Shipping lane changes proposed to prevent collisions with whales

Source: Oceanus Magazine

Just a few more miles or a few more minutes. That’s what scientists and some federal managers think it would take to improve the plight of the highly endangered North Atlantic right whale.

No more than 350 survive, and ship strikes are a leading cause of death for the whales, which live near and migrate through high-traffic coastal waters. Researchers are proposing that the U.S. government adjust shipping lanes around some ports and slow ships in other East Coast waters.

The “ship-strike reduction strategy” would reroute ships away from key breeding and feeding grounds; in other places, it would establish seasonal speed limits within 30 miles of the coast, perhaps slowing ships to 12 knots, about half the normal speed of many container ships and cruise ships.

The U.S. National Marine Fisheries Service announced in June that it intends to prepare an environmental impact statement as part of the process of implementing new shipping regulations. Conservationists and some researchers say the measure is long overdue; some maritime interests say the plan has as many potential negative impacts as positive ones.

For instance, shifting ship traffic closer to the coast could reduce the risk of a ship striking a right whale in Cape Cod Bay by 40 percent, said Hauke Kite-Powell, a research specialist in the WHOI Marine Policy Center (MPC) who recently delivered a research report on the matter to the Provincetown Center for Coastal Studies. For nearly five months a year, a significant number of northern right whales congregate in the nutrient-rich waters of Cape Cod Bay, Massachusetts Bay, and the Gulf of Maine. Hundreds of vessels pass through the area each year, making it likely that several ship-whale encounters take place annually.

Kite-Powell is now working with Amy Knowlton and Moira Brown of New England Aquarium (NEAq) to study how right whales respond to ships and how changes in ship speed might increase the odds that ships or whales could get out of the way. He also has worked with MPC colleague Porter Hoagland to study the economics of ship-strike management.
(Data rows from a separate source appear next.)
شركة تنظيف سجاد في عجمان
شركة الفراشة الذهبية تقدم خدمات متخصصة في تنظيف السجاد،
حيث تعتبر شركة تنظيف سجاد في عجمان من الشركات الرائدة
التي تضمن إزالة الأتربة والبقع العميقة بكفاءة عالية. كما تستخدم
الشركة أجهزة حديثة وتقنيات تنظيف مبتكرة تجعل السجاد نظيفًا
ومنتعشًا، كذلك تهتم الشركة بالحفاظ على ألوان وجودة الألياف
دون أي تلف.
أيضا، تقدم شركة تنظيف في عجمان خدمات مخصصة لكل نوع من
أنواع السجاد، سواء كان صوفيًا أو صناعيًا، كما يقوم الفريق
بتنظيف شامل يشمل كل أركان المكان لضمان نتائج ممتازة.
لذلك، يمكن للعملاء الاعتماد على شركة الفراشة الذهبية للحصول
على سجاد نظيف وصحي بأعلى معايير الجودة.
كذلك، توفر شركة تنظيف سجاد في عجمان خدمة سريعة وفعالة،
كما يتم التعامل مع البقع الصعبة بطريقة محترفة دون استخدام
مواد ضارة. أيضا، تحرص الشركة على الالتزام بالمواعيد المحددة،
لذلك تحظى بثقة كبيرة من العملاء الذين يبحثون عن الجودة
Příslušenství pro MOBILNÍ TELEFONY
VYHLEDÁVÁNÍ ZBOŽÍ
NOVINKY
“If there is a reasonable place to move the shipping lanes—as Canadian managers recently did in the Bay of Fundy—then it makes sense,” said Kite-Powell. “It also could make sense in Cape Cod Bay. But for most of the East Coast, there is no good way to reroute ships. Speed limits might be the only way forward in the near term.”

Changing the shipping regulations would likely increase costs by $10 million to $15 million per year for commercial operators. But Kite-Powell points out that the changes could disproportionately affect certain ports, such as Boston, which has right whales crowding its shipping lanes for nearly five months a year.
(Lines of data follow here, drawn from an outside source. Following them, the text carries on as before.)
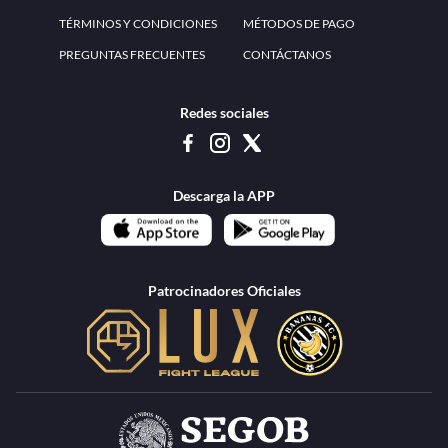
www.teammexico.mx Apostar es y debe ser un entretenimiento, no causa de
estrés o problemas. El contenido de esta página de internet está prohibido para
menores de 18 años, por lo que el uso de la misma o de su contenido por
menores de edad está penado por la Ley. Cuando usted hace uso de esta
plataforma está expresando y manifestando que tiene más de 18 años, por lo que
deslinda de cualquier responsabilidad a esta empresa. TeamMexico es operado
por Urban Publicity, S.A. de C.V., de conformidad con las autorizaciones
emitidas por la Secretaría de Gobernación contenidas en los oficios
DGAJS/SCEV/0179/2009 y DGJS/2971/2022, misma que es una operadora
autorizada de la permisionaria Petolof, S.A. de C.V., que trabaja al amparo del
permiso contenido en los oficios DGJS/DGAAD/DCRCA/P-01/2016 y
DGJS/755/2018.
Los juegos de azar pueden ser adictivos, juegue
Lea más sobre el
con responsabilidad.
Juego responsable
.
Ga
Terapia del juego
Encuentre ayuda:
© 2025 Teammexico | Reservados todos los derechos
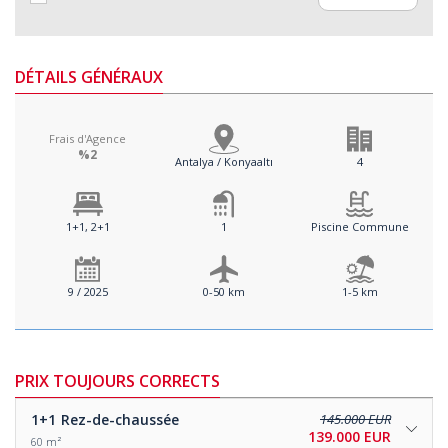
DÉTAILS GÉNÉRAUX
Frais d'Agence
%2
Antalya / Konyaaltı
4
1+1, 2+1
1
Piscine Commune
9 / 2025
0-50 km
1-5 km
PRIX TOUJOURS CORRECTS
1+1
Rez-de-chaussée
145.000 EUR
139.000 EUR
60 m²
In related research, WHOI biologists Hal Caswell and Michael Moore, NEAq scientist Scott Kraus, and 11 other researchers reported in the July 22 issue of the journal Science that ship strikes and fishing gear entanglements are killing North Atlantic right whales at a rate exceeding a level that allows the population to grow. In a statistical analysis and call for action, the researchers noted that the situation may be more dire than they can observe directly, with many whales dying out at sea and out of sight.